No, you still over state the case, even though you have repeatedly quoted parts of source that contradict that. Plenty of people with diabetes or strong family histories are asymptomatic. Read your own posts.
For my case, CAC is not only diagnostic, but predictive. It's necessary and sufficient to allow ME to confidently refuse statins, for now, based on actually evaluating actual disease...in me.
If I had listened to my young, inexperienced, uncurious PA, I'd be unnecessarily taking stains today. And my risk of harm would be double my risk of benefit.
Yeah, your CAC of three says you have coronary artery disease and based on your own posts a 3% risk of a major coronary event in the next 10 years assuming you are 45 or older. If younger that 45, don't count on that data. As as stated earlier, the NNT for 3% risk is 100, your own cited NNH with a statin was 200. A CAC of 3 is not zero and cannot be treated as a zero.
You also pointed out that just getting a proper BP dropped your risk enough to keep a statin from being recommended. In other words, other than giving you a small dose of radiation and relieving you of a small sum of money, the test didn't actually change anything.
Now, some of that is based on the impression that your goal is to avoid statins. If my impression is wrong, and you would have strongly wanted a statin if the CAC was elevated, then the test did serve a useful purpose in your case. Your treating a CAC of 3 as equivalent to a 0 reinforces this.

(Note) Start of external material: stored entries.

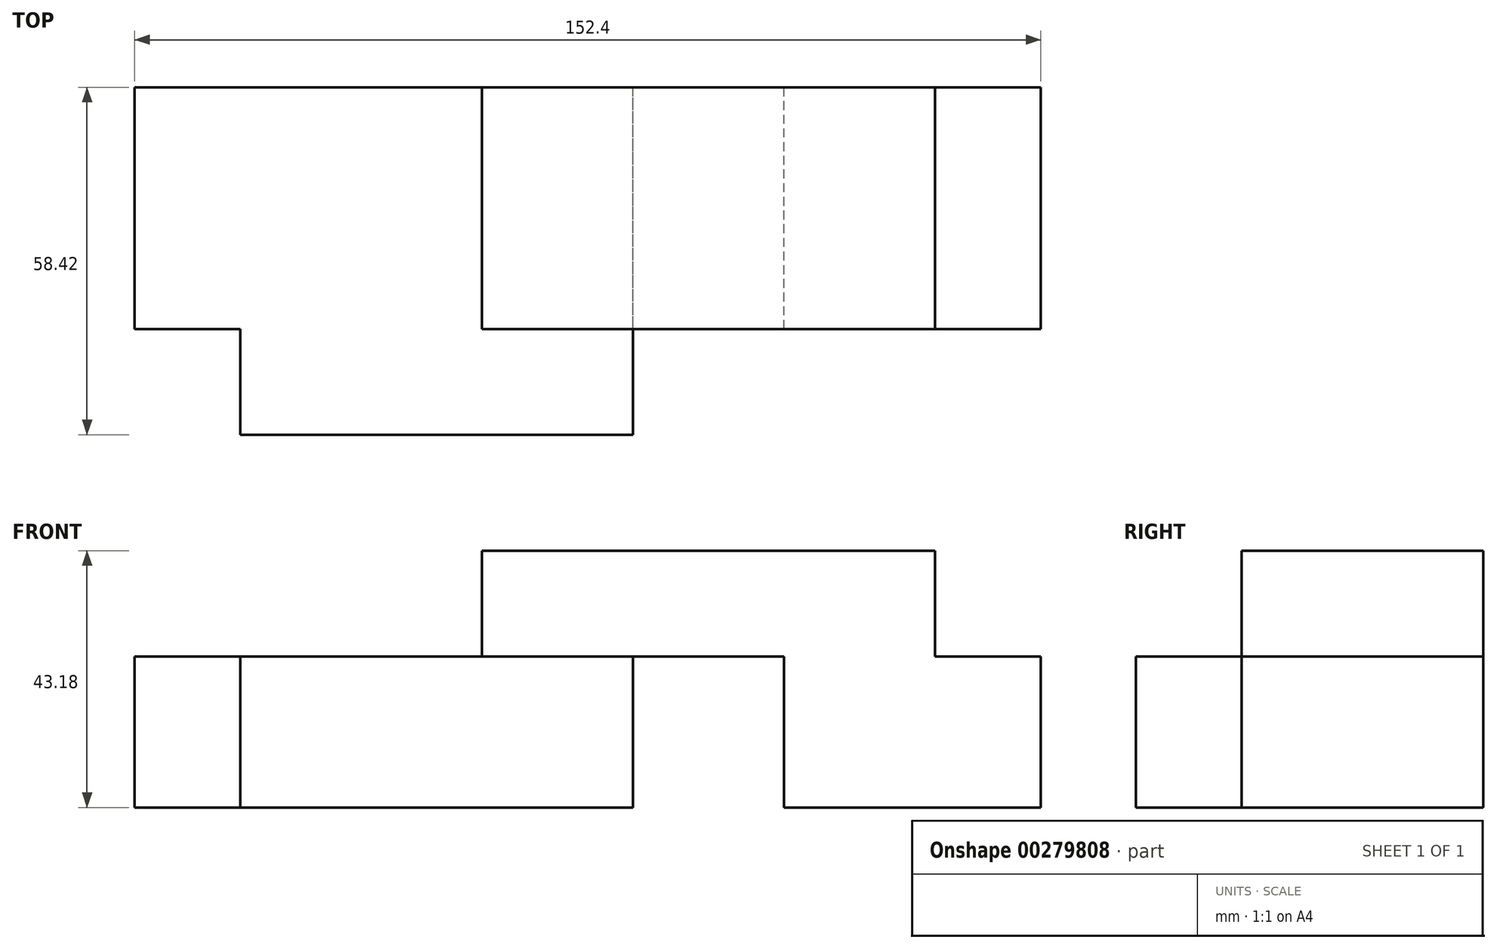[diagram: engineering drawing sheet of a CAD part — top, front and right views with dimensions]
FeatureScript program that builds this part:
annotation { "Feature Type Name" : "Feature", "Feature Type Description" : "" }
export const myFeature = defineFeature(function(context is Context, id is Id, definition is map)
    precondition{}
    {
        {
            var Q0;
            Q0=qCreatedBy(makeId("Right.planeOp"),FACE);
            var sketch = newSketch(context, id + "F0", { "sketchPlane" : qUnion([Q0])});
            skLineSegment(sketch, "E0.bottom", {"start": v(16.45, 25.4) * mm, "end": v(57.09, 25.4) * mm});
            skLineSegment(sketch, "E0.top", {"start": v(16.45, 0) * mm, "end": v(57.09, 0) * mm});
            skLineSegment(sketch, "E0.left", {"start": v(16.45, 25.4) * mm, "end": v(16.45, 0) * mm});
            skLineSegment(sketch, "E0.right", {"start": v(57.09, 25.4) * mm, "end": v(57.09, 0) * mm});
            skSolve(sketch);
        }
        {
            var Q0;
            Q0=makeQuery(id+"F0.imprint","IMPRINT",FACE,{"disambiguationData":[TD([[makeQuery(id+"F0.imprint","IMPRINT",EDGE,{"derivedFrom":sQuery(id+"F0.wireOp",EDGE,"E0.bottom")}),-1.0]])]});
            extrude(context, id + "F1", {"entities" : qUnion([Q0]), "depth" : 17.78 * mm});
        }
        {
            var Q0;
            Q0=makeQuery(id+"F1.opExtrude","CAP_FACE",FACE,{"disambiguationData":[OSD([sQuery(id+"F0.wireOp",EDGE,"E0.bottom"),sQuery(id+"F0.wireOp",EDGE,"E0.top"),sQuery(id+"F0.wireOp",EDGE,"E0.left"),sQuery(id+"F0.wireOp",EDGE,"E0.right")])],"isStart":true});
            extrude(context, id + "F2", {"entities" : qUnion([Q0]), "operationType" : NewBodyOperationType.ADD, "depth" : 25.4 * mm});
        }
        {
            var Q0;
            {var subQ0=sQuery(id+"F0.wireOp",EDGE,"E0.bottom");Q0=makeQuery(id+"F2.boolean.opBoolean","MERGE",FACE,{"derivedFrom":[makeQuery(id+"F1.opExtrude","SWEPT_FACE",FACE,{"disambiguationData":[OSD([subQ0])]}),makeQuery(id+"F2.opExtrude","SWEPT_FACE",FACE,{"disambiguationData":[OSD([subQ0])]})]});}
            var sketch = newSketch(context, id + "F3", { "sketchPlane" : qUnion([Q0])});
            skLineSegment(sketch, "E1", {"start": v(0, 57.09) * mm, "end": v(0, 16.45) * mm});
            skSolve(sketch);
        }
        {
            var Q0;
            {var subQ0=sQuery(id+"F3.wireOp",EDGE,"E1");Q0=makeQuery(id+"F3.imprint","IMPRINT",FACE,{"disambiguationData":[TD([[makeQuery(id+"F3.imprint","IMPRINT",EDGE,{"derivedFrom":subQ0}),-1.0]])]});}
            extrude(context, id + "F4", {"entities" : qUnion([Q0]), "operationType" : NewBodyOperationType.ADD, "depth" : 17.78 * mm});
        }
        {
            var Q0;
            {var subQ0=sQuery(id+"F0.wireOp",EDGE,"E0.bottom");Q0=makeQuery(id+"F4.boolean.opBoolean","MERGE",FACE,{"derivedFrom":[makeQuery(id+"F2.opExtrude","CAP_FACE",FACE,{"disambiguationData":[OSD([subQ0,sQuery(id+"F0.wireOp",EDGE,"E0.top"),sQuery(id+"F0.wireOp",EDGE,"E0.left"),sQuery(id+"F0.wireOp",EDGE,"E0.right")])],"isStart":false}),makeQuery(id+"F4.opExtrude","SWEPT_FACE",FACE,{"disambiguationData":[OSD([subQ0])]})]});}
            var sketch = newSketch(context, id + "F5", { "sketchPlane" : qUnion([Q0])});
            skLineSegment(sketch, "E2", {"start": v(-16.45, 25.4) * mm, "end": v(-57.09, 25.4) * mm});
            skSolve(sketch);
        }
        {
            var Q0;
            {var subQ0=sQuery(id+"F5.wireOp",EDGE,"E2");Q0=makeQuery(id+"F5.imprint","IMPRINT",FACE,{"disambiguationData":[TD([[makeQuery(id+"F5.imprint","IMPRINT",EDGE,{"derivedFrom":subQ0}),-1.0]])]});}
            extrude(context, id + "F6", {"entities" : qUnion([Q0]), "operationType" : NewBodyOperationType.ADD, "depth" : 50.8 * mm});
        }
        {
            var Q0;
            Q0=makeQuery(id+"F6.opExtrude","SWEPT_FACE",FACE,{"disambiguationData":[OSD([sQuery(id+"F5.wireOp",EDGE,"E2")])]});
            var sketch = newSketch(context, id + "F7", { "sketchPlane" : qUnion([Q0])});
            skLineSegment(sketch, "E3", {"start": v(-50.8, -16.45) * mm, "end": v(-50.8, -57.09) * mm});
            skSolve(sketch);
        }
        {
            var Q0;
            {var subQ0=sQuery(id+"F7.wireOp",EDGE,"E3");Q0=makeQuery(id+"F7.imprint","IMPRINT",FACE,{"disambiguationData":[TD([[makeQuery(id+"F7.imprint","IMPRINT",EDGE,{"derivedFrom":subQ0}),-1.0]])]});}
            extrude(context, id + "F8", {"entities" : qUnion([Q0]), "operationType" : NewBodyOperationType.ADD, "depth" : 25.4 * mm});
        }
        {
            var Q0;
            {var subQ0=sQuery(id+"F5.wireOp",EDGE,"E2");Q0=makeQuery(id+"F8.boolean.opBoolean","MERGE",FACE,{"derivedFrom":[makeQuery(id+"F6.opExtrude","CAP_FACE",FACE,{"disambiguationData":[OSD([sQuery(id+"F0.wireOp",EDGE,"E0.bottom"),sQuery(id+"F0.wireOp",EDGE,"E0.left"),sQuery(id+"F0.wireOp",EDGE,"E0.right"),subQ0])],"isStart":false}),makeQuery(id+"F8.opExtrude","SWEPT_FACE",FACE,{"disambiguationData":[OSD([subQ0])]})]});}
            var sketch = newSketch(context, id + "F9", { "sketchPlane" : qUnion([Q0])});
            skLineSegment(sketch, "E4", {"start": v(-57.09, 25.4) * mm, "end": v(-16.45, 25.4) * mm});
            skSolve(sketch);
        }
        {
            var Q0;
            {var subQ0=sQuery(id+"F9.wireOp",EDGE,"E4");Q0=makeQuery(id+"F9.imprint","IMPRINT",FACE,{"disambiguationData":[TD([[makeQuery(id+"F9.imprint","IMPRINT",EDGE,{"derivedFrom":subQ0}),-1.0]])]});}
            extrude(context, id + "F10", {"entities" : qUnion([Q0]), "operationType" : NewBodyOperationType.ADD, "depth" : 58.42 * mm});
        }
        {
            var Q0;
            {var subQ0=sQuery(id+"F5.wireOp",EDGE,"E2");var subQ1=sQuery(id+"F0.wireOp",EDGE,"E0.left");var subQ2=sQuery(id+"F0.wireOp",EDGE,"E0.bottom");Q0=makeQuery(id+"F10.boolean.opBoolean","MERGE",FACE,{"derivedFrom":[makeQuery(id+"F8.boolean.opBoolean","MERGE",FACE,{"derivedFrom":[makeQuery(id+"F6.boolean.opBoolean","MERGE",FACE,{"derivedFrom":[makeQuery(id+"F4.boolean.opBoolean","MERGE",FACE,{"derivedFrom":[makeQuery(id+"F2.boolean.opBoolean","MERGE",FACE,{"derivedFrom":[makeQuery(id+"F1.opExtrude","SWEPT_FACE",FACE,{"disambiguationData":[OSD([subQ1])]}),makeQuery(id+"F2.opExtrude","SWEPT_FACE",FACE,{"disambiguationData":[OSD([subQ1])]})]}),makeQuery(id+"F4.opExtrude","SWEPT_FACE",FACE,{"disambiguationData":[OSD([subQ2,subQ1])]})]}),makeQuery(id+"F6.opExtrude","SWEPT_FACE",FACE,{"disambiguationData":[OSD([subQ2,subQ1])]})]}),makeQuery(id+"F8.opExtrude","SWEPT_FACE",FACE,{"disambiguationData":[OSD([subQ2,subQ1,subQ0])]})]}),makeQuery(id+"F10.opExtrude","SWEPT_FACE",FACE,{"disambiguationData":[OSD([subQ2,subQ1,subQ0])]})]});}
            var sketch = newSketch(context, id + "F11", { "sketchPlane" : qUnion([Q0])});
            skLineSegment(sketch, "E5", {"start": v(-116.84, 25.4) * mm, "end": v(-116.84, 0) * mm});
            skLineSegment(sketch, "E6", {"start": v(-76.2, 25.4) * mm, "end": v(-50.8, 25.4) * mm});
            skSolve(sketch);
        }
        {
            var Q0;
            {var subQ5=sQuery(id+"F11.wireOp",EDGE,"E5");Q0=makeQuery(id+"F11.imprint","IMPRINT",FACE,{"disambiguationData":[TD([[makeQuery(id+"F11.imprint","IMPRINT",EDGE,{"derivedFrom":subQ5}),1.0]])]});}
            extrude(context, id + "F12", {"entities" : qUnion([Q0]), "operationType" : NewBodyOperationType.ADD, "depth" : 17.78 * mm});
        }
    });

80ish% of the time, when I offer a CAC, but push for a verbal commitment to start a statin if it is elevated above 100, most people decide they don't want it, because their mind is already made up and they are only interested in confirmation, not actually assessing risk. They leave stating intent to eat healthier, loose weight, exercise more, Etc, then return in a year and 80ish% of the time have changed nothing. That is the sad reality of preventative care.
Some people make massive changes, it feels like most of the ones that do that also take advice. It is awesome to see someone come back healthier and get to strip away meds, I whish it happened more.